Whether you are selling handmade goods on a marketplace platform, offering freelance design or writing services, renting out a room, driving for a delivery platform, or running a small online business alongside your day job — the moment your earnings outside employment exceed certain thresholds, HMRC expects action. Many people either do not know this, or know it vaguely but find the administrative requirements unclear enough to put off indefinitely.
The consequences of getting it wrong are genuinely unpleasant: late filing penalties, interest on unpaid tax, and in serious cases formal investigations. The good news is that the requirements are manageable if approached methodically.
The Trading Allowance: The First Threshold to Know
The trading allowance is £1,000 per tax year. If your total gross income from self-employment (or selling goods and services, including online platforms) is below £1,000 in a tax year, you do not need to register for Self Assessment or pay tax on that income.
This is a gross figure — not your profit after costs. If you earned £950 selling items at craft fairs, the trading allowance covers you entirely. If you earned £1,100, the entire amount becomes reportable (though you can deduct either the trading allowance or your actual costs — whichever is more beneficial).
The trading allowance is separate from employment income and the personal allowance. You can earn up to £12,570 from employment before paying income tax on that income regardless of what you earn from a side hustle.
When You Must Register for Self Assessment
You need to register for Self Assessment and file a tax return if, in any tax year (6 April to 5 April the following year):
- Your self-employment income exceeds £1,000 (the trading allowance threshold)
- You earn income from renting out property
- You have income from savings, investments or dividends above the relevant allowances
- Your total income (including employment) exceeds £100,000
- You receive Child Benefit and you or your partner earns over £60,000
Registration for Self Assessment must be done by 5 October following the end of the tax year in which you started earning. So if you began your side hustle in the 2025-26 tax year (which ends 5 April 2026), you need to register by 5 October 2026.
Record Keeping: The Basics
HMRC requires you to keep records of your self-employment income and expenses for at least five years after the relevant tax return filing deadline. In practice, this means:
- All invoices you issue to clients or customers
- Receipts or records for every business expense you claim
- Bank statements for any business account (and personal account entries related to the business)

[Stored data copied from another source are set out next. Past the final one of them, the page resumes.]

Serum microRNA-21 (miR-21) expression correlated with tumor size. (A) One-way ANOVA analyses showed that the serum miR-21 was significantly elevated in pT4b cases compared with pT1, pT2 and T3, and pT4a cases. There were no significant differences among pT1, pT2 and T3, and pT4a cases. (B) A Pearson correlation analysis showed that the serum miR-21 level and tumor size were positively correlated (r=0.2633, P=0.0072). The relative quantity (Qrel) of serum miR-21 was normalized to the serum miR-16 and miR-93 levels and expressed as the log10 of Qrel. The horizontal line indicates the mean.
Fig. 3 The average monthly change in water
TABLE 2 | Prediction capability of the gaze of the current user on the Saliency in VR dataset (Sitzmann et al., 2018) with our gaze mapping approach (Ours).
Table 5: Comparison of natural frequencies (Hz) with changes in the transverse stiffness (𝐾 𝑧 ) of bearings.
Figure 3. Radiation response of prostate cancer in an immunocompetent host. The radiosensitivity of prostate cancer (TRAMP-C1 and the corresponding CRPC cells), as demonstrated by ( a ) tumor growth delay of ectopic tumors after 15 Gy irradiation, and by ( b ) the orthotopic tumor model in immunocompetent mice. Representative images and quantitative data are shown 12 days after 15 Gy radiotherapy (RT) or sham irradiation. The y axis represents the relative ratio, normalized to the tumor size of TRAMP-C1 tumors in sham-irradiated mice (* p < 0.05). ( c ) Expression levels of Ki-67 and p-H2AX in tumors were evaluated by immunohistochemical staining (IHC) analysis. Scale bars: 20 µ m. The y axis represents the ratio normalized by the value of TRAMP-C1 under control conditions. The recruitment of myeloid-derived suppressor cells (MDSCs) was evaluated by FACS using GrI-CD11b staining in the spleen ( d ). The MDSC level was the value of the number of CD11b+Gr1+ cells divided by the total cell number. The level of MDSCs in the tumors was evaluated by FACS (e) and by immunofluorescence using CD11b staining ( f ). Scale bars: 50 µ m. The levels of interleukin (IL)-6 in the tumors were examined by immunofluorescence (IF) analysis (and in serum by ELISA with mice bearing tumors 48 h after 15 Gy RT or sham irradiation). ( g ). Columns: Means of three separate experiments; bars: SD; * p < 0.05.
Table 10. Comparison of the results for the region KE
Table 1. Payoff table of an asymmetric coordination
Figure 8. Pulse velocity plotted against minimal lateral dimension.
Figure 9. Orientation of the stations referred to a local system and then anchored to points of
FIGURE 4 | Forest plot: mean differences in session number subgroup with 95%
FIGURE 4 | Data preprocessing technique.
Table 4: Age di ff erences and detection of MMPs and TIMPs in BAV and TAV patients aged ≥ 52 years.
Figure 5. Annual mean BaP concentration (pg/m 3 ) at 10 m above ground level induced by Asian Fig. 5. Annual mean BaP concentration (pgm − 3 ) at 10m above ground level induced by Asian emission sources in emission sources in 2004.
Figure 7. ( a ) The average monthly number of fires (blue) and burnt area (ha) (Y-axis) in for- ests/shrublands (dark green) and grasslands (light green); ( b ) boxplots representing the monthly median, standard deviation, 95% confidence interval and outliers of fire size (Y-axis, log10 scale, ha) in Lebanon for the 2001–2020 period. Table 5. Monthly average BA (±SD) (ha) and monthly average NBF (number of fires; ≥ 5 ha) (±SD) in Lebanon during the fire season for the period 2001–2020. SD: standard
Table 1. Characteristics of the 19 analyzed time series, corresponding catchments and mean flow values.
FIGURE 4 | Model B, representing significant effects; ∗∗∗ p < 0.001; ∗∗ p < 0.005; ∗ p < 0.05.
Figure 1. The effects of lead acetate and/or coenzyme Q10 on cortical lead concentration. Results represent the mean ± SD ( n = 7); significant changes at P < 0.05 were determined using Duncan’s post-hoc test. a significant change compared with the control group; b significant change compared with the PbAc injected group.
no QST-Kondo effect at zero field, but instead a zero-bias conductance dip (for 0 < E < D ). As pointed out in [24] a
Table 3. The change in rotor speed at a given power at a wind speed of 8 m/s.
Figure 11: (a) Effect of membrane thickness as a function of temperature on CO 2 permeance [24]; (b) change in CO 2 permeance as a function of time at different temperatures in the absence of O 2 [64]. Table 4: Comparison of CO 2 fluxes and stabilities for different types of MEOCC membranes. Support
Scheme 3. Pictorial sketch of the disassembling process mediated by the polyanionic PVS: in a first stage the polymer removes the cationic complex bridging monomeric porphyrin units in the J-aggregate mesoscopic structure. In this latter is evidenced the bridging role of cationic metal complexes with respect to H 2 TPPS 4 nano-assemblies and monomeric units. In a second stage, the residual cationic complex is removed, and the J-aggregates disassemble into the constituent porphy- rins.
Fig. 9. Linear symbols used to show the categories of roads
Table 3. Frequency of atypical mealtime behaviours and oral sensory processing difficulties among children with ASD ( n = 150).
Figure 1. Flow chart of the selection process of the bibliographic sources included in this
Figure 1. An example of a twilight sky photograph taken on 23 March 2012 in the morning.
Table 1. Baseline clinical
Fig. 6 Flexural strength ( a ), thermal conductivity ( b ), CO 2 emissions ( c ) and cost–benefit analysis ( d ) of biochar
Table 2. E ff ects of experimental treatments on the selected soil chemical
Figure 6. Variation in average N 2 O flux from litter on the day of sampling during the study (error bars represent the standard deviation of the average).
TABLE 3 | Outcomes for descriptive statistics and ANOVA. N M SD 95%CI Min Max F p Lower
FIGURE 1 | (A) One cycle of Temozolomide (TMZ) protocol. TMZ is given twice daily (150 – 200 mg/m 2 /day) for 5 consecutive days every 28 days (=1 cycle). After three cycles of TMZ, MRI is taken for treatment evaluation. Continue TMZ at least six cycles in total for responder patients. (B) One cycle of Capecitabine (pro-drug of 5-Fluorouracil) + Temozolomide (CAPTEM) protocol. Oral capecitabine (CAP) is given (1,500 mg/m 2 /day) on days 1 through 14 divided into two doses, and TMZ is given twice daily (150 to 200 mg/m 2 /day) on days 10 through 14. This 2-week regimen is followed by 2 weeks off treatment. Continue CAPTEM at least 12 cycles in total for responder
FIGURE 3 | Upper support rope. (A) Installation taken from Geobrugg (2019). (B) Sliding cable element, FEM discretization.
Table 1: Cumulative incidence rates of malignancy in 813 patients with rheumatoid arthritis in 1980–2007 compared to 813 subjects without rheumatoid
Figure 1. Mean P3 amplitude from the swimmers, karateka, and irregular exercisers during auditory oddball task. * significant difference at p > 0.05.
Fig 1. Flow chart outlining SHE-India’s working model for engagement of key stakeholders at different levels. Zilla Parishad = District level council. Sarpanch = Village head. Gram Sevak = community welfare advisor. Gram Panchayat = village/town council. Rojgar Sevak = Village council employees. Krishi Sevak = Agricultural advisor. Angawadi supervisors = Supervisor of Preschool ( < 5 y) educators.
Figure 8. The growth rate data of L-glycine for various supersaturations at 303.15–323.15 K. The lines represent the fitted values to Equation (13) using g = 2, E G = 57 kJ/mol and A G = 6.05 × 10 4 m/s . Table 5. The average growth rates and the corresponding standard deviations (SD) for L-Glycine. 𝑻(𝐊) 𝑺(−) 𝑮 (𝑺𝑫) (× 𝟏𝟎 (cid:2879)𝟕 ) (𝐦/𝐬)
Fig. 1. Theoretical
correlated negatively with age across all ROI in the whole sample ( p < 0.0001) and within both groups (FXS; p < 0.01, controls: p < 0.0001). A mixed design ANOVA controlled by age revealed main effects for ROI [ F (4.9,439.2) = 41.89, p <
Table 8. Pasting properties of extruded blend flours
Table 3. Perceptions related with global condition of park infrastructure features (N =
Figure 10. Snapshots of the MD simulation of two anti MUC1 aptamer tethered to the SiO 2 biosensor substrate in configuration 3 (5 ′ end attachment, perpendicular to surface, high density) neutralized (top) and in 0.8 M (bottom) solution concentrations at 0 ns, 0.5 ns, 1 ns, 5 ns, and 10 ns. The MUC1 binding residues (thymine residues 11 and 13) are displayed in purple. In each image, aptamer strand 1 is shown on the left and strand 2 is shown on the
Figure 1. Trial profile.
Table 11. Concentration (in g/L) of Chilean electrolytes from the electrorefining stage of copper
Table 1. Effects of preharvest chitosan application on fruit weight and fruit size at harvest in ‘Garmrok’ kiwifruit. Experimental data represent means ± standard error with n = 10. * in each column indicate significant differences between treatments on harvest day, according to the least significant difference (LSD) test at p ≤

- Records of any cash transactions
A spreadsheet is sufficient — HMRC does not require specialist accounting software for simple self-employment. However, free tools like Wave, QuickFile or low-cost options like FreeAgent (free with some business bank accounts) make the process considerably easier.
Allowable Expenses
You can deduct genuine business expenses from your self-employment income before calculating the profit on which tax is due. Common allowable expenses include:
- Materials and stock used to produce goods you sell
- Professional fees (accountant, solicitor) related to the business
- Subscriptions to relevant professional bodies or software
- Business travel (not commuting) — mileage at HMRC approved rates, or actual cost
- A proportion of home costs if you use part of your home for work (home working flat rate or actual cost calculation)
- Marketing and advertising costs
Personal expenses with a business element — such as a phone used for both personal and work calls — can generally be claimed on a proportionate basis.
National Insurance
Self-employed individuals pay Class 4 National Insurance on profits above the relevant threshold (£12,570 in 2025-26), currently at 6%. Class 2 NIC was effectively abolished from April 2024, so most self-employed people below the Class 4 threshold have no NIC liability on side hustle income — but check the current HMRC guidance as rates and thresholds are updated annually.
Key Dates for Self Assessment
5 October: Deadline to register for Self Assessment
31 October: Paper return filing deadline
31 January: Online return filing deadline AND payment deadline
31 July: Second payment on account (if applicable)
HMRC's helpline (0300 200 3310) is genuinely helpful for straightforward queries, and the HMRC website has a comprehensive Self Assessment guide. If your income or expenses are at all complicated — rental income with mortgage interest, for example, or significant capital equipment purchases — an accountant for the first year is likely to pay for itself.